Stock buybacks are often like pouring money down the drain, Cramer said Monday. He thinks dividends are a much better way of returning capital to shareholders.

“Dividends put money right in your pocket,” he said. “Buybacks are supposed to help support the share price, but when you look at the actual results, the idea that most buybacks return anything to shareholders has begun to seem nothing short of fanciful.”

To prove his point, the “Mad Money” host took a look at the companies he calls the most egregious users of buybacks—Cisco , Wal-Mart Stores and Exxon Mobile .

Over the last five full fiscal years, Cisco spent $36.4 billion buying back stock, yet its share price still dropped by 10.7 percent. If the company had returned that money to shareholders in the form of a dividend, Cramer said, it would amount to $5.97 a share in dividends over that time period. Assuming the stock’s performance was the same, and not a 10 percent loss, you would have had a 22.3 percent gain.

Wal-Mart spent $35 billion buying back stocks, which Cramer said would have translated into $8.33 a share in dividends. The retailer is up 15 percent over the last five fiscal years, or 27 percent including the company’s current dividend program. Assuming Wal-Mart shares delivered the same performance instead of a 27 percent gain, shareholders would have seen a 33 percent return if the buyback money went to dividends.

And finally, Exxon Mobile spent $130 billion on buybacks during the five year period, which is enough money to have covered $21.31 per share in dividends. The company gave shareholders a 45 percent return, including dividends, during that period. But if it had not bought back stock and instead boosted the dividend, assuming the stock went up the same amount, shareholders should have gotten a 68 percent gain.

Cramer also likes that dividend yields get bigger as a stock goes down. But when a company buys back stock and the share prices go down, he said, there is no benefit.

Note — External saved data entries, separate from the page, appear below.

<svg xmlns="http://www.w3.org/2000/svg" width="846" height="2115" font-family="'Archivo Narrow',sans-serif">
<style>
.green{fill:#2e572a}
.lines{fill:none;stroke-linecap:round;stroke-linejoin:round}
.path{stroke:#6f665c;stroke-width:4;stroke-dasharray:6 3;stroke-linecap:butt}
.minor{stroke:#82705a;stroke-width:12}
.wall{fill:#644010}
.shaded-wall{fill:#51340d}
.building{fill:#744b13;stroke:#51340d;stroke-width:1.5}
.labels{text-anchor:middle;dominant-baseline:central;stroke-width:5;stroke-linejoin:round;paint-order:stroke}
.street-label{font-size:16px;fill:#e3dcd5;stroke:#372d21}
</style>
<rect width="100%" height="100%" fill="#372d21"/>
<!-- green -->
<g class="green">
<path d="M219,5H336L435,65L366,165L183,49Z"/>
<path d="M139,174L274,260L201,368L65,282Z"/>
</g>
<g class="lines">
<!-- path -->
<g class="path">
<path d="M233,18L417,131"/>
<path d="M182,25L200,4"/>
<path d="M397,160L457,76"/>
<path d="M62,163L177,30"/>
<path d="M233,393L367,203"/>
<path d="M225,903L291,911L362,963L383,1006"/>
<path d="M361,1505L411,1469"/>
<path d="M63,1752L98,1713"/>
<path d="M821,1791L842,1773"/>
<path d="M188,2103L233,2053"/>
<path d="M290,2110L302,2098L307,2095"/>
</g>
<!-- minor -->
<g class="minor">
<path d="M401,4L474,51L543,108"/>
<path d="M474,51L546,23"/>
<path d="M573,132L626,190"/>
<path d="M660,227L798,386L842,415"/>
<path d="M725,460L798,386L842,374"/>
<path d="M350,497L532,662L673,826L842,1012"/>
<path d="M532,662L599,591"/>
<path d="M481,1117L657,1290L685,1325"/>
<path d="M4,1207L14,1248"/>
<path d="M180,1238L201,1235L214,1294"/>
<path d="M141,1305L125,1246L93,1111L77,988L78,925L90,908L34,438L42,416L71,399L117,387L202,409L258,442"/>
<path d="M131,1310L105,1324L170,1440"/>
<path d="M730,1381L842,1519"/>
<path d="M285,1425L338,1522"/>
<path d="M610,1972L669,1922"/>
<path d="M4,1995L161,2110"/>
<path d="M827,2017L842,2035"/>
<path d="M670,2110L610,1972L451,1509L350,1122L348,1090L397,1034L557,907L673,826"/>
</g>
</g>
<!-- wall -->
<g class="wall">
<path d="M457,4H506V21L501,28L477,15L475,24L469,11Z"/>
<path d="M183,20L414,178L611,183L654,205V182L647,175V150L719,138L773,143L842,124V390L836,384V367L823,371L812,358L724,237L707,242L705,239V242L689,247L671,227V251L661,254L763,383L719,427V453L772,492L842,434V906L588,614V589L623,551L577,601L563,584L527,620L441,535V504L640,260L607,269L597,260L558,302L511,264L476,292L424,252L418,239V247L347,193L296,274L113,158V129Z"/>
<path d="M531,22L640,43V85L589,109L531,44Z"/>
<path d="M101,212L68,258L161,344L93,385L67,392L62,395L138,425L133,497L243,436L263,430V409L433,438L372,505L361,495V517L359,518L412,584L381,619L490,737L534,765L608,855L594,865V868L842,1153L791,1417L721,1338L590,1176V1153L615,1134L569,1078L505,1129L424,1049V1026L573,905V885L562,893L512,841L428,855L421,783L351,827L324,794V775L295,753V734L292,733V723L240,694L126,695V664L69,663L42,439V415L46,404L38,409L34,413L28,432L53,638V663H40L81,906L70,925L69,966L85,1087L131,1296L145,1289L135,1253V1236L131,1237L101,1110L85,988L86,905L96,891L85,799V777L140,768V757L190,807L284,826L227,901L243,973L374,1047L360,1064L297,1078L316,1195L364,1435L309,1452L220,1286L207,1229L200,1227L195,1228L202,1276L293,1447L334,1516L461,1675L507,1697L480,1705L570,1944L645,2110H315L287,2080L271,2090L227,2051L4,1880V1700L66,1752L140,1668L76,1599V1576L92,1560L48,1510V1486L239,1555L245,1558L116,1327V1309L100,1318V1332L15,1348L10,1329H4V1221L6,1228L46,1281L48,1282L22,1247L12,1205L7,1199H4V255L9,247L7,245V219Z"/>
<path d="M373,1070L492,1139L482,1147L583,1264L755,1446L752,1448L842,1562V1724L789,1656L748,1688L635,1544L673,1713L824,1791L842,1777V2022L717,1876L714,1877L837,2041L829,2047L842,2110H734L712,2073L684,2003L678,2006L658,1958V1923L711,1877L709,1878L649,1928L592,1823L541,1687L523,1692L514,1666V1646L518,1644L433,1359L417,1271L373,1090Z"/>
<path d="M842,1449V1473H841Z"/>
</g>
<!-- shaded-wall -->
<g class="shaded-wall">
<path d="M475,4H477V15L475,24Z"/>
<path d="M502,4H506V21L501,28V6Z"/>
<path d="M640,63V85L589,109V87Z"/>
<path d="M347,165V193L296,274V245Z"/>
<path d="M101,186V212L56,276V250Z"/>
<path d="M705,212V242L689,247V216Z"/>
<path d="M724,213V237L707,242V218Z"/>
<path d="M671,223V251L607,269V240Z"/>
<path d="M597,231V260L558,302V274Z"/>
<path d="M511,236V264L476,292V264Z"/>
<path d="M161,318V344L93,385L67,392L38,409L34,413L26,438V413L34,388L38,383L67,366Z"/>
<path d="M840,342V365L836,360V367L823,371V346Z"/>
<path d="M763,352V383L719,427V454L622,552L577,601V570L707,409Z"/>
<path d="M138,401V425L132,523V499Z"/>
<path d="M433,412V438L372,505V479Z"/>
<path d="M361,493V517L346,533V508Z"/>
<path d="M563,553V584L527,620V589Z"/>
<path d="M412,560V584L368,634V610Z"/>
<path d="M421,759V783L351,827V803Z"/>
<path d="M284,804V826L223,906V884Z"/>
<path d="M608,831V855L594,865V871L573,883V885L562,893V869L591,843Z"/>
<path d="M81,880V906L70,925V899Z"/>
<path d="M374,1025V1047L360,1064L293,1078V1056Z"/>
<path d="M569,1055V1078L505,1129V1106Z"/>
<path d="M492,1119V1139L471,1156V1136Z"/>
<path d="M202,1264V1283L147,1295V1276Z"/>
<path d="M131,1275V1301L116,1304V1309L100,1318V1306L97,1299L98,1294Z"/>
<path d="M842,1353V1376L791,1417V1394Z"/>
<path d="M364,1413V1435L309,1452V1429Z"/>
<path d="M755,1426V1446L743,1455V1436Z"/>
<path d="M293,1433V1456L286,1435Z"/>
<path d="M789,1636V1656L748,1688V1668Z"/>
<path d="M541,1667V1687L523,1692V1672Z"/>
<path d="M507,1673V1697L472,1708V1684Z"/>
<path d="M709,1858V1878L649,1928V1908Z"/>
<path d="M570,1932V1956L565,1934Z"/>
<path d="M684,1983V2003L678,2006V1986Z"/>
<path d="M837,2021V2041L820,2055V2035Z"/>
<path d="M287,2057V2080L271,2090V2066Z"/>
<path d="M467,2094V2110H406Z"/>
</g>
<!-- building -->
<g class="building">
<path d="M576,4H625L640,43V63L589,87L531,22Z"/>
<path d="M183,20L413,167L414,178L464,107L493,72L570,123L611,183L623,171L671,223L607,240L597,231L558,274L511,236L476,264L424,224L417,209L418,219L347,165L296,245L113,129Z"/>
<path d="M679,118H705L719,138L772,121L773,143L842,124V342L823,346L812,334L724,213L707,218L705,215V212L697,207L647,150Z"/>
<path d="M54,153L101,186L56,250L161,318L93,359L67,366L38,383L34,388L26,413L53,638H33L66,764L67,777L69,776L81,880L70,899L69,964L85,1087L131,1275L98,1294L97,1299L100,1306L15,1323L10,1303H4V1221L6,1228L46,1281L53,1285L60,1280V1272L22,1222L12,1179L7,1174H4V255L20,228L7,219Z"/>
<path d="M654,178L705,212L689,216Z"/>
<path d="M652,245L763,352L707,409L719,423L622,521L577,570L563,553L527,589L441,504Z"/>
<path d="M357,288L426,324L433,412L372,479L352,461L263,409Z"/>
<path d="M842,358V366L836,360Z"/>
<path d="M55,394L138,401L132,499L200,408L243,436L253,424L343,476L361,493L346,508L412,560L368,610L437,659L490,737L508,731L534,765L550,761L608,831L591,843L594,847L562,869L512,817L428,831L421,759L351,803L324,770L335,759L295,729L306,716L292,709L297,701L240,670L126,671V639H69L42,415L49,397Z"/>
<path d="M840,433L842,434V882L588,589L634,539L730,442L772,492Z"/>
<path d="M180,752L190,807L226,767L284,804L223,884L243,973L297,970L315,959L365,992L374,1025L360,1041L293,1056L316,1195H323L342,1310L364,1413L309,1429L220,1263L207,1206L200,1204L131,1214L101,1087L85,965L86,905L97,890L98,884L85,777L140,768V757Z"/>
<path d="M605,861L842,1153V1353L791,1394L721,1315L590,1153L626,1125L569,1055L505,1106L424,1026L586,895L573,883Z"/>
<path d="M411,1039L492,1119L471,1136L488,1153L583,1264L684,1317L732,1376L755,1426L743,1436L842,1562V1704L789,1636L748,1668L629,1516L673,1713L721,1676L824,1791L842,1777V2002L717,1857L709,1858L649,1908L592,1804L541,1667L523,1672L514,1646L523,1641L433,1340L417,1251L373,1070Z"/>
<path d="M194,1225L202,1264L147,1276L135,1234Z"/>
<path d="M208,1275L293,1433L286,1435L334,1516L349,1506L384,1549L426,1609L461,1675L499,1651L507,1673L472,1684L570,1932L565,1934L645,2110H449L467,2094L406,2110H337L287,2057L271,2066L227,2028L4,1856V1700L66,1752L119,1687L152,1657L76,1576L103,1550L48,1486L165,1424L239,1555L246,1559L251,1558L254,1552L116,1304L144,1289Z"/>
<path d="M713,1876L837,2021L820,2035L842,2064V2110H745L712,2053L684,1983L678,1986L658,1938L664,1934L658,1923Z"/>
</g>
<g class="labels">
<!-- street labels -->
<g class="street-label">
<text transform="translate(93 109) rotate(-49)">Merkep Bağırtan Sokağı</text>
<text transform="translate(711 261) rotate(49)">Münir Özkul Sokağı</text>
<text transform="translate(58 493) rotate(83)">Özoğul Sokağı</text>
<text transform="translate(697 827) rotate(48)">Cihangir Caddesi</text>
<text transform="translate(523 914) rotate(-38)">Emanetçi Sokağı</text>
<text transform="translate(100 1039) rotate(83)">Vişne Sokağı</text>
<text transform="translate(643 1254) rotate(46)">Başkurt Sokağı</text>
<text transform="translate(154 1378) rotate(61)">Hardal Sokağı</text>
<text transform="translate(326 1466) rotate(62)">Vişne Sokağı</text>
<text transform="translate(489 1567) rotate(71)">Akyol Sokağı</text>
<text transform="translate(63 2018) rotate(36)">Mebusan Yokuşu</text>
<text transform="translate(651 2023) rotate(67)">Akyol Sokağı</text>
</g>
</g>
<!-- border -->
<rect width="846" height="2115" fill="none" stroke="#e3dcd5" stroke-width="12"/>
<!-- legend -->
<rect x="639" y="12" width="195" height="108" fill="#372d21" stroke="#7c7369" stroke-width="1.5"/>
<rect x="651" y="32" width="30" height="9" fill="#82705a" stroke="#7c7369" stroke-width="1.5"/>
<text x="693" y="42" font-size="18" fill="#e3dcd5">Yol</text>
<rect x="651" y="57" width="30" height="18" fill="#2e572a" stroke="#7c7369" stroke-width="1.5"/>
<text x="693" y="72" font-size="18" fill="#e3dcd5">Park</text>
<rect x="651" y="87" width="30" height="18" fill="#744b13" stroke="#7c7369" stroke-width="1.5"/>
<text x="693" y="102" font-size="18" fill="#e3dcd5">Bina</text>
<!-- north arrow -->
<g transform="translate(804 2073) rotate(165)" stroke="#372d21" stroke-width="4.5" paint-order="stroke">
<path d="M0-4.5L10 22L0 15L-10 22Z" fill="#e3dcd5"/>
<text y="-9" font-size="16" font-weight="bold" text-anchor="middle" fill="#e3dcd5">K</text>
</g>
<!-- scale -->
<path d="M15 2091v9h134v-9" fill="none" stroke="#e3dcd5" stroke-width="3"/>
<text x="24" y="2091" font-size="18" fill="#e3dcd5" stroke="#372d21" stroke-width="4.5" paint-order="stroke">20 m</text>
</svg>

What’s more, short-sellers hate to bet against stocks with dividends because when they borrow shares in order to short them, they have to cover the dividend payments as well.

“All a buyback really seems to do [is] give management the ability to shrink the share-count in order to produce, I think, artificial earnings beats,” Cramer said. “Shame on those who keep buying back their stock in light of these very telling numbers.”